Here’s Damon’s summary; “I think that legal firms really need to be focusing on the big themes at the moment because there is so much to focus on, if you don’t focus on the big themes, you’re going to miss out.
To reiterate those are;
- Client cost pressures, looking at efficiencies and better value.
- The liberalisation of the legal markets with the alternative business structures and legal process outsourcing, which are here to stay. Making sure that those processes are optimised must be a key focus. Then finally,
- The tech is advancing at such a pace and we know it will take up repetitive administrative tasks with greater precision, and also recall capability as well, so that’s a big advantage.
So, I would say that embarking on Intelligent Automation of processes now is a really good and smart way to start reducing your costs and redeploying skilled resources onto value-add activity.”
Technology specialists and lots of firms have been doing automation for years, the intelligence bit is really benefiting from the commoditised, artificial intelligence capabilities.
It sounds a bit advanced, but actually, when you look at what commoditized artificial intelligence gives you, it’s things like natural language processing. The hard work that would have been done, it’s been built for you and now it’s more accessible than before.

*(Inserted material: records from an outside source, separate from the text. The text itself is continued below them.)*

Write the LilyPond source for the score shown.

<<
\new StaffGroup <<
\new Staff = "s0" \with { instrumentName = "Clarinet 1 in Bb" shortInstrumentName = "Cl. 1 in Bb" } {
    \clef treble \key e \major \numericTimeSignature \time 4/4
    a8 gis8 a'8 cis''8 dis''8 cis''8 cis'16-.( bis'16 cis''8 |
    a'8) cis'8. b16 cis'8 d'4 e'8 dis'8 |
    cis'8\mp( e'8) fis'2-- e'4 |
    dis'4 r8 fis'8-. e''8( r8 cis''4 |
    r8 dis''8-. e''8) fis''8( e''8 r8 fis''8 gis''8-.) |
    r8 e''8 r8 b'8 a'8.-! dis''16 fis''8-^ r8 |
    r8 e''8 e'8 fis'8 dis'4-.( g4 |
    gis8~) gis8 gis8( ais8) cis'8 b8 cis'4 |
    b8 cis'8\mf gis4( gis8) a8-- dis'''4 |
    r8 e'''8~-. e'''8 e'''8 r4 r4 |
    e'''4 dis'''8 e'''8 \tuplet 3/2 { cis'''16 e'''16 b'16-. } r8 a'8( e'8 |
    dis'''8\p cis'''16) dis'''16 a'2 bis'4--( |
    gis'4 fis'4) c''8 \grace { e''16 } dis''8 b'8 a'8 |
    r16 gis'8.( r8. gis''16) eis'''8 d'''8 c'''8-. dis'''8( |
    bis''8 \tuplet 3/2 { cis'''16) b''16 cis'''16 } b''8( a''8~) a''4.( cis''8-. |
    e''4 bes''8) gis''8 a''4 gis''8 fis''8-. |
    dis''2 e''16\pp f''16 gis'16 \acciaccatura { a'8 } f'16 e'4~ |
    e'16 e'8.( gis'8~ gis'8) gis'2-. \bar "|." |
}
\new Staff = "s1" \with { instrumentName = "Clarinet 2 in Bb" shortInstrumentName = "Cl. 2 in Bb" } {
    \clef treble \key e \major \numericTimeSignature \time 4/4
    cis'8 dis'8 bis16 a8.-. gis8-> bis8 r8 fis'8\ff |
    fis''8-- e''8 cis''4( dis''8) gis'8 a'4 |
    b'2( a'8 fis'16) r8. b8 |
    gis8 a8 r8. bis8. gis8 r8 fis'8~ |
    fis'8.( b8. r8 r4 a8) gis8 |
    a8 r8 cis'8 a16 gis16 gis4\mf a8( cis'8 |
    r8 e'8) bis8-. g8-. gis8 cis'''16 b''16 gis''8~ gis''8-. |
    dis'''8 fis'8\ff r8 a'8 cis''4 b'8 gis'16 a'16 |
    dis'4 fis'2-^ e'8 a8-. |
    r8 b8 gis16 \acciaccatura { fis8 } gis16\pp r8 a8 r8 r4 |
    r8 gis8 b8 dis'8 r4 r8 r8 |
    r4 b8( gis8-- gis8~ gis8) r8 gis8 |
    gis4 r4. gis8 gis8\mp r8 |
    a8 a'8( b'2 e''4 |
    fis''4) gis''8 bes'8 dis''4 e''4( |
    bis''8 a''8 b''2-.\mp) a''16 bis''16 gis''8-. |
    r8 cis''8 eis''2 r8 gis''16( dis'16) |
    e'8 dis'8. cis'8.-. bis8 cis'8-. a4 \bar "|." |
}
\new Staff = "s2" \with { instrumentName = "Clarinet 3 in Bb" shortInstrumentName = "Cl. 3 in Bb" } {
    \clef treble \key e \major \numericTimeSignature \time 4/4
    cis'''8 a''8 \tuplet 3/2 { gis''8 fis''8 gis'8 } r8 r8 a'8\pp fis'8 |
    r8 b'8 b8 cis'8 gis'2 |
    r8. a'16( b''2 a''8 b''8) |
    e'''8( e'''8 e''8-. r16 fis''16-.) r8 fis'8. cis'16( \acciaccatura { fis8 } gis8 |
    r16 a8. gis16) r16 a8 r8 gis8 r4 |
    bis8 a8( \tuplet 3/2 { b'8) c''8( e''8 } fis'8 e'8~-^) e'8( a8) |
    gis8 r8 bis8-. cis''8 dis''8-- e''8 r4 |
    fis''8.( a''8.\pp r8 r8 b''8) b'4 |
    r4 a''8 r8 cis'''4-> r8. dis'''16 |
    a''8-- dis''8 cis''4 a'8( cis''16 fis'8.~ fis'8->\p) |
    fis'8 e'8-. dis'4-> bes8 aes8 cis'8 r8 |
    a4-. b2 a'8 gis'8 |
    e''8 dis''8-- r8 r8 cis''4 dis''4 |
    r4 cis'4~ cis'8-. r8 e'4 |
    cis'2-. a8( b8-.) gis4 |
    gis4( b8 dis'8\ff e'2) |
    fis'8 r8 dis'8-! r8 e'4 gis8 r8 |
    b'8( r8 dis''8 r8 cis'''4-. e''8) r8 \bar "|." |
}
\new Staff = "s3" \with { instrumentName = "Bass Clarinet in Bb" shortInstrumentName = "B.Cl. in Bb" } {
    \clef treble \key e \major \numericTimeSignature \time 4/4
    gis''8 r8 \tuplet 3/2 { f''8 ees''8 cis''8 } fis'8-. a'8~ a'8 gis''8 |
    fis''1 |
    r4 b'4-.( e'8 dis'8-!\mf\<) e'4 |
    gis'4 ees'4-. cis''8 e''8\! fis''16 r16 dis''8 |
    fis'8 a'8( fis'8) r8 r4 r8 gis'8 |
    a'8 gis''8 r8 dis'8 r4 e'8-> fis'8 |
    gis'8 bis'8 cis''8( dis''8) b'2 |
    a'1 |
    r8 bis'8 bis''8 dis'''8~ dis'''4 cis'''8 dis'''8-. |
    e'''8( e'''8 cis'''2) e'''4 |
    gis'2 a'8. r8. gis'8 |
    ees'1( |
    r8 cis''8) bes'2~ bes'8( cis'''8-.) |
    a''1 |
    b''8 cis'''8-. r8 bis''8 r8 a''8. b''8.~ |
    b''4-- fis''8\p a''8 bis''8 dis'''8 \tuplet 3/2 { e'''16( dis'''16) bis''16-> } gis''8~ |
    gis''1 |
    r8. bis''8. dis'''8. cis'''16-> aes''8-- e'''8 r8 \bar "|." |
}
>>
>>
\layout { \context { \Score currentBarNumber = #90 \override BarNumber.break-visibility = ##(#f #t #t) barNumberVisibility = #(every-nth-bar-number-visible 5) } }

Some easy Intelligent Automation wins for law firms
These are a few of my favourites because they fit well with large chunks of legal work and they have been developed, refined and have proven benefits.
Natural language processing.
For example, train up the technologies to understand legal language better, because it’s more structured, than the conversation we’re having now. That then allows lawyers to process legal documents quicker. You can also get insight on what’s being said, but the judgment remains with the human, it’s an advisory service.
Thanks to social media this has advanced considerable to become a useable solution; Is your customer happy? Sad? Are they likely to praise you or criticise you? You can apply sentiment analysis to legal statements, documents, again, in an advisory capacity to inform the lawyer on the decisions they need to make.
Really, what that means is, if you have a photograph in a document, you can extract it by just pressing a button, and it’s in your system or evidence file or case file.
If you have a table of data that’s in a PDF file, rather than recreate it, the computer scans it and brings it in as editable text. So that rekeying problem and the errors, are mitigated by these techniques.
The automation aspect just really brings these together in a total package, enabling the lawyers to do their jobs more effectively. It reduces that administrative burden and obviously reduces costs for the company overall.
Will Intelligent Automation lead to lower billings?
With Intelligent Automation you can bill more clients and grow your business. Better value from invoiced services, but more services billed. From a private sector perspective, you could do more of the same thing. So, if your business now is at a point where you can’t really take on any more clients without hiring people, you’re going to add to your cost base but make less profit.
If you automate it, you could do more with less. You increase your profit, you don’t really have to create large amounts of invoices and try and build your customer accounts from within. You can look to grow from the outside and build your company at the same time.